Nichts Gutes kommt aus Hamburg

In den Kreisen von Abmahnanwälten gibt es einen Spruch: Wer in Hamburg verliert, hat sein Staatsexamen im Lotto gewonnen.

Es gibt wohl keinen Gerichtsbezirk, in dem in Sachen Urheberrecht und Abmahnungen der gesunde Menschenverstand so außer Acht gelassen wird wie in Hamburg. So nehmen sowohl Amtsgericht als auch Landgericht unter Missachtung der ZPO und der gängigen Rechtsprechung permanent ihre Zuständigkeit in Sachen Abmahnung und Filesharing an. Begründet wird dies durch das Konstrukt des „fliegenden Gerichtsstandes“, obwohl seit dem Urteil des Oberlandesgerichts Bremen aus dem Jahr 1999 fest steht, dass dieses auf Filesharing nicht angewendet gehört.

Der neuste Fauxpas des Amtsgericht Hamburg kam mit dem Urteil vom 30.04.2012 – Az.: 36a C 479/11. Zwei Jahre lang konnte uns § 97a UrhG vor übertriebenen Forderungen schützen. Dieser legt fest, dass sich bei erstmaligen und einfachen Verstößen die Forderung des gegnerischen Anwalts auf 100,00 € begrenzt. In gängiger Rechtsprechung wurden darüber hinaus die GEMA-Tariftabellen für den eigentlichen Schadensersatzbetrag angewendet.
Somit bezahlte man für einen einfachen Urheberrechtsverstoß ca. 200 bis 250 €. Dieser Betrag war dabei richtig und angemessen, da es sich hier ja immerhin um eine Straftat handelt. Nach dem Willen des Gesetzgebers sollte § 97a UrhG die erste Downloadhandlung „abdecken“. Dabei sollte es gerade nicht darauf ankommen, ob das Werk ein Sampler, ein Film, eine Single oder ein Album ist.

Im oben angeführten Fall lud der Kläger ein Musikalbum mit 11 Titeln herunter.

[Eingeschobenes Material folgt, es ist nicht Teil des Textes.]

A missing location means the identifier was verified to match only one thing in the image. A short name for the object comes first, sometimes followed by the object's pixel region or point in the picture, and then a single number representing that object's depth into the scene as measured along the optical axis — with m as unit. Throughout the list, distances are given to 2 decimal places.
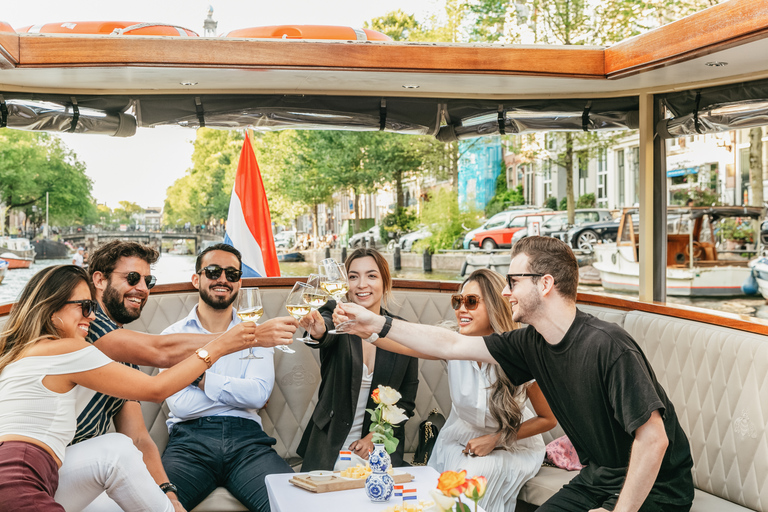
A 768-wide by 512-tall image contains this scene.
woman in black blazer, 3.32
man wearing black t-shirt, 2.04
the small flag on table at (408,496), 2.21
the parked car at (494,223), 22.30
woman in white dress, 3.01
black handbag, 3.42
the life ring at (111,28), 3.40
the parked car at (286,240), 29.33
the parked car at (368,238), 26.00
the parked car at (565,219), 21.08
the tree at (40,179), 34.16
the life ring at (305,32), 3.71
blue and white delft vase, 2.25
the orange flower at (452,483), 1.39
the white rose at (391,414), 2.36
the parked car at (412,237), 23.30
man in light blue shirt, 3.00
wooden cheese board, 2.38
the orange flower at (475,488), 1.40
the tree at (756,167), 16.53
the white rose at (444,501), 1.48
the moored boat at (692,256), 14.25
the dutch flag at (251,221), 5.23
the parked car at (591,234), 20.28
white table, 2.21
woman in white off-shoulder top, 1.90
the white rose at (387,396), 2.34
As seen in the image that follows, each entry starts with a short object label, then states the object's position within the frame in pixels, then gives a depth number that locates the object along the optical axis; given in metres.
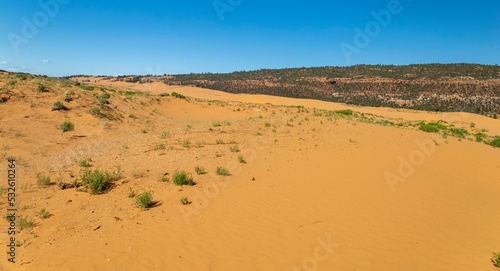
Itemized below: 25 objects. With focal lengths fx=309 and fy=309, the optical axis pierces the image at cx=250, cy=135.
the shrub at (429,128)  21.91
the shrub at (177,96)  34.24
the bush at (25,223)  5.74
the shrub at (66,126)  14.06
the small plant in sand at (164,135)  14.14
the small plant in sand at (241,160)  10.69
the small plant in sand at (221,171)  9.23
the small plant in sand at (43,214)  6.18
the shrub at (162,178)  8.35
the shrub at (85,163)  9.35
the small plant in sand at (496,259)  5.64
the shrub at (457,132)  21.25
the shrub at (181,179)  8.16
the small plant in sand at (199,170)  9.17
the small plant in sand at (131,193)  7.28
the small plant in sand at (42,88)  18.37
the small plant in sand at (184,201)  7.14
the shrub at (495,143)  19.05
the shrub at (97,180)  7.52
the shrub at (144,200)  6.81
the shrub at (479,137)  20.41
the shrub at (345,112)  29.93
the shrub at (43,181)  7.79
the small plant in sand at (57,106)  16.42
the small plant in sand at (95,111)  17.44
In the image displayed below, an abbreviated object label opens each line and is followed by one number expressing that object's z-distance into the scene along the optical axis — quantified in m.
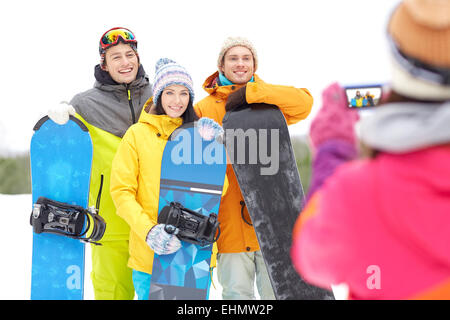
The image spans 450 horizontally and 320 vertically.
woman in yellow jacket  4.39
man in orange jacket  4.91
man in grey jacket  5.04
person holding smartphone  1.72
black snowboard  4.79
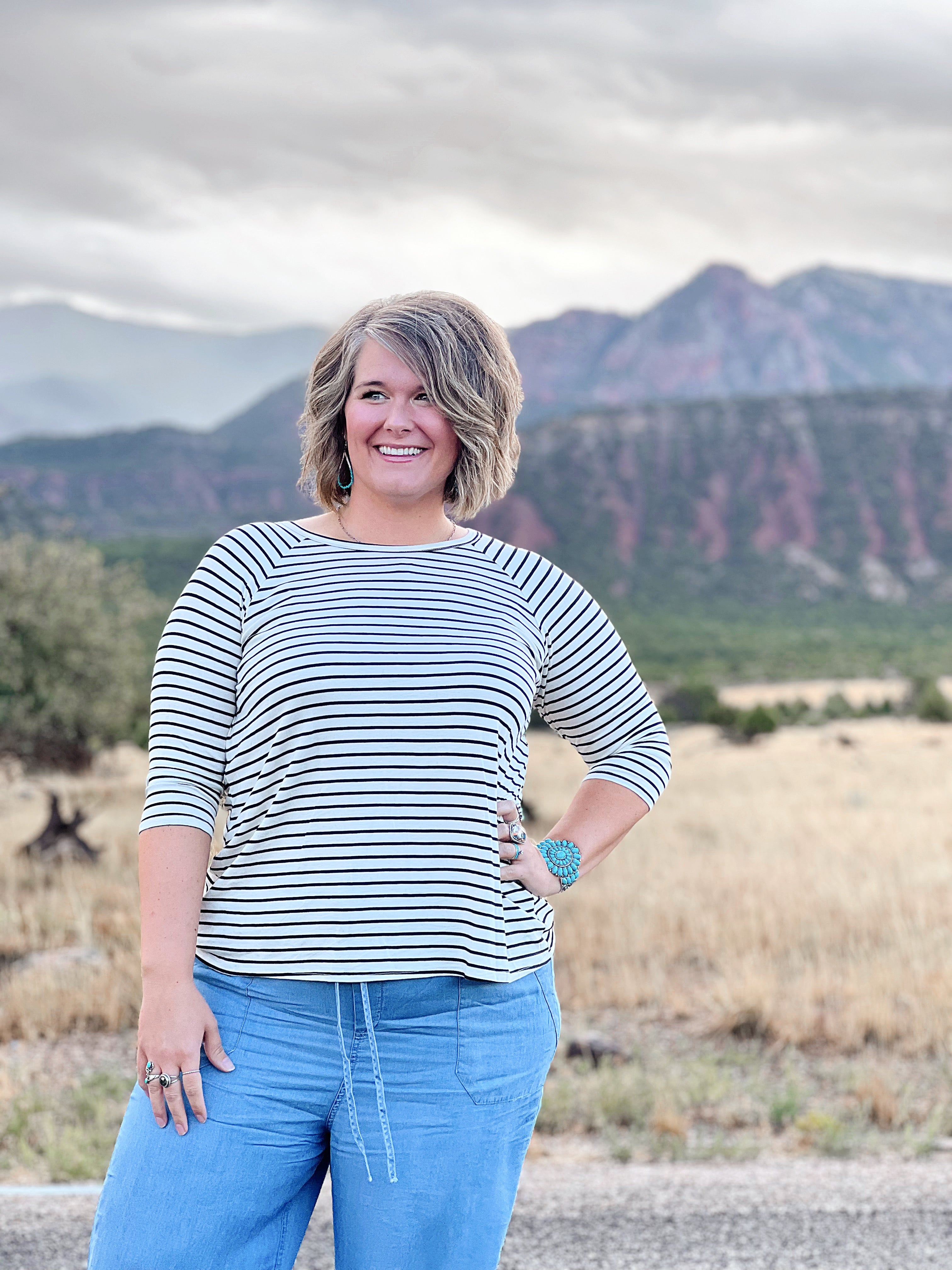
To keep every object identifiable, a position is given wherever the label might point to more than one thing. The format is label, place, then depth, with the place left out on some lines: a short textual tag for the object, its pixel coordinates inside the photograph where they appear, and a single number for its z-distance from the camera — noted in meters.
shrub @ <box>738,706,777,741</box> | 20.97
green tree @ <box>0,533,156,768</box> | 13.20
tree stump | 8.62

Aufgrund der technischen Gegebenheiten beim Filesharing bot er diese natürlich auch gleichzeitig zum Download an. Das Amtsgericht Hamburg argumentiert nun, dass nicht festgestellt werden kann, wie viele User das Album vom Rechner des Beklagten herunterladen konnten. Aus diesem Grund hielt es eine Schadensersatzforderung in Höhe von 2500 € für angemessen. Gleichzeitig legte es den Streitwert auf 50.000 € fest, obwohl der gängige Streitwert für ein Album von allen anderen Gerichten auf 1200 – 3000 Euro festgesetzt wird. Demnach kamen zu den 2500 € auch noch Anwaltskosten in Höhe von ca. 2800 € (ca. 1400 € pro Anwalt) hinzu. Es ist für niemanden nachzuvollziehen, dass ein Musikalbum mit einem Ladenwert von 9 € eine Streitwertfestsetzung auf 50.000 € auslösen kann.

Der Rest ist schnell erzählt. Sämtliche Abmahnanwälte holen gerade alle alten Akten heraus, rollen schon abgeschlossene Fälle wieder auf und kommen erneut mit horrenden Forderungen. Allein diese Woche gingen 8 solche Schreiben in meiner Kanzlei ein.

Nun stehen wir wieder da, wo wir vor 4 Jahren schon einmal standen. Die Abmahnungen bringen der Musikindustrie keinen angemessenen Schadensersatz mehr, sondern überdurchschnittliche Einnahmen. Gleiches gilt für die Abmahnanwälte.